В разгаре этого смятения я и получил краткое послание Залесского. Я был польщен и обрадован: польщен потому, что был, вероятно, единственным человеком, кому он мог направить подобное приглашение; обрадован же потому, что не раз посреди городской суеты и всего кричащего и пыльного мира вокруг мысль о его громадном дворце, о сумрачных и тихих покоях князя наполняла меня дремотным романтическим чувством; и наконец, пронзительная меланхолическая сладость этой картины заставляла меня смыкать веки.

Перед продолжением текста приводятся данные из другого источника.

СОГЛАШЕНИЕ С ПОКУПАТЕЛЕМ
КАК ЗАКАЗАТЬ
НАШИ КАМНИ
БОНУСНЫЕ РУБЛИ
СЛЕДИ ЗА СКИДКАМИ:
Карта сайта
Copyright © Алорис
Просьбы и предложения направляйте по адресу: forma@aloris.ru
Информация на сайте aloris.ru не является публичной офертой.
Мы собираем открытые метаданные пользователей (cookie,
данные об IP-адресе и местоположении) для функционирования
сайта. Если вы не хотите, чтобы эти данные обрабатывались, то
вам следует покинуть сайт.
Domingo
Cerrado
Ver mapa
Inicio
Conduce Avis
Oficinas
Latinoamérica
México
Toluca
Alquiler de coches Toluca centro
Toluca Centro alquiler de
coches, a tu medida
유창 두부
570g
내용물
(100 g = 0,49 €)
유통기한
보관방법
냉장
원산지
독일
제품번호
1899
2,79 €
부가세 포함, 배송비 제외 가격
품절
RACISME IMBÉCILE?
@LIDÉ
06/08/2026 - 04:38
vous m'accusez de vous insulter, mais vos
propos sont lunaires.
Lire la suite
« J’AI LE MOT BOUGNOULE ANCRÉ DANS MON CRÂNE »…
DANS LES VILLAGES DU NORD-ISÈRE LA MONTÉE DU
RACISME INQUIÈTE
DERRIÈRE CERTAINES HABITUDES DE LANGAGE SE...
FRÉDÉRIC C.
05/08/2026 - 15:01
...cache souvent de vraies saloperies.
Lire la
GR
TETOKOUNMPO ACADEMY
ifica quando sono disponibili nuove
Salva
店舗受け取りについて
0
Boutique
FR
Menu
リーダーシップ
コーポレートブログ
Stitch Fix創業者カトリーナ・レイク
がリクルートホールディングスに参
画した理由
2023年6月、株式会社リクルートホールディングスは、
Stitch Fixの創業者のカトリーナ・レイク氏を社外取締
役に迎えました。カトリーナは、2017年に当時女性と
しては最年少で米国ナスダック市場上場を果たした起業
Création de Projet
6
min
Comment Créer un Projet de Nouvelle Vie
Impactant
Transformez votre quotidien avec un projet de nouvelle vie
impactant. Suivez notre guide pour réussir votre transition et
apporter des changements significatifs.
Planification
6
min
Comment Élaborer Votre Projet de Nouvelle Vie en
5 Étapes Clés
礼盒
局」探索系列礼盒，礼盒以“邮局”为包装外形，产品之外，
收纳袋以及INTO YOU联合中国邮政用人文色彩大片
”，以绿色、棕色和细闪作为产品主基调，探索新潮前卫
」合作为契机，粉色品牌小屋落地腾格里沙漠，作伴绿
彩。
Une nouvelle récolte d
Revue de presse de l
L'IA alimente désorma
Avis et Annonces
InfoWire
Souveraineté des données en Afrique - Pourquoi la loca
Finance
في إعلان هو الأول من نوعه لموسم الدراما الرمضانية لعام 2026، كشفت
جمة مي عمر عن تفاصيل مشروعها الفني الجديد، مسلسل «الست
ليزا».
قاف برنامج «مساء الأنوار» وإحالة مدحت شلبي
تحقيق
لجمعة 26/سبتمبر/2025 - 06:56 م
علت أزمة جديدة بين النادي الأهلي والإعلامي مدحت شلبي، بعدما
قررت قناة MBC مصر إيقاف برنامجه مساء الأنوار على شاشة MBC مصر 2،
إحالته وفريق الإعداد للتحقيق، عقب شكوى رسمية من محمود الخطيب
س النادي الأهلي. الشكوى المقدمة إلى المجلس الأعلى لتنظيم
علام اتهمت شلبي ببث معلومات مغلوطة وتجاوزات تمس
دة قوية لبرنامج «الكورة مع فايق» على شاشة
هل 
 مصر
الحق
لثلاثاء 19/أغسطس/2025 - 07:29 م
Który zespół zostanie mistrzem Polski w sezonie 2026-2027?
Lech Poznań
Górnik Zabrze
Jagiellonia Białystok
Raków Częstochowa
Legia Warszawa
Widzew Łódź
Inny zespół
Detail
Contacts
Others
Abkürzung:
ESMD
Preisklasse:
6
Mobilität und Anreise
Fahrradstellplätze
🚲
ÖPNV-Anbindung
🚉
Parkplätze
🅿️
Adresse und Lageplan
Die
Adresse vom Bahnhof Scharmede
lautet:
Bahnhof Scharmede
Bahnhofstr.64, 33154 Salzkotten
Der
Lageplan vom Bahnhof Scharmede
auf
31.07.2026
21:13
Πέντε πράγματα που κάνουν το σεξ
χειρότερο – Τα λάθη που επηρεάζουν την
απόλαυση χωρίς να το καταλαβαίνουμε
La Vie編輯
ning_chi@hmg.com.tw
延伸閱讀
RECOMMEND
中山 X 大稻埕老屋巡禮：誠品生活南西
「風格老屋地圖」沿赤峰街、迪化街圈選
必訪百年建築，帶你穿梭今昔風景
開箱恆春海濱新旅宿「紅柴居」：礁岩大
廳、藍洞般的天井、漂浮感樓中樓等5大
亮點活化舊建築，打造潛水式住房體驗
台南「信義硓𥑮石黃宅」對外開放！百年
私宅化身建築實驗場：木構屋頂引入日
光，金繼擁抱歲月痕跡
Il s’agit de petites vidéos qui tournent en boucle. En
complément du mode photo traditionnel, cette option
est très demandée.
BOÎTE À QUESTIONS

Могу сказать не таясь, что эта одинокая комната — печальная в блеклых лучах мягкого благоуханного света — покоящаяся в грустной соблазнительности пышных, дышащих дурманом тканей — пронизанная таинственным мыслящим сознанием князя — все больше овладевала моими фантазиями, пока воспоминания о ней не стали казаться мне прохладным ветерком сна в летнюю ночь, в росистых глубинах этолийской рощи, полной кизильника, лотосов и рубиновых звезд асфоделей. И потому я выехал по возможности быстрее, спеша разделить на время уединение моего друга.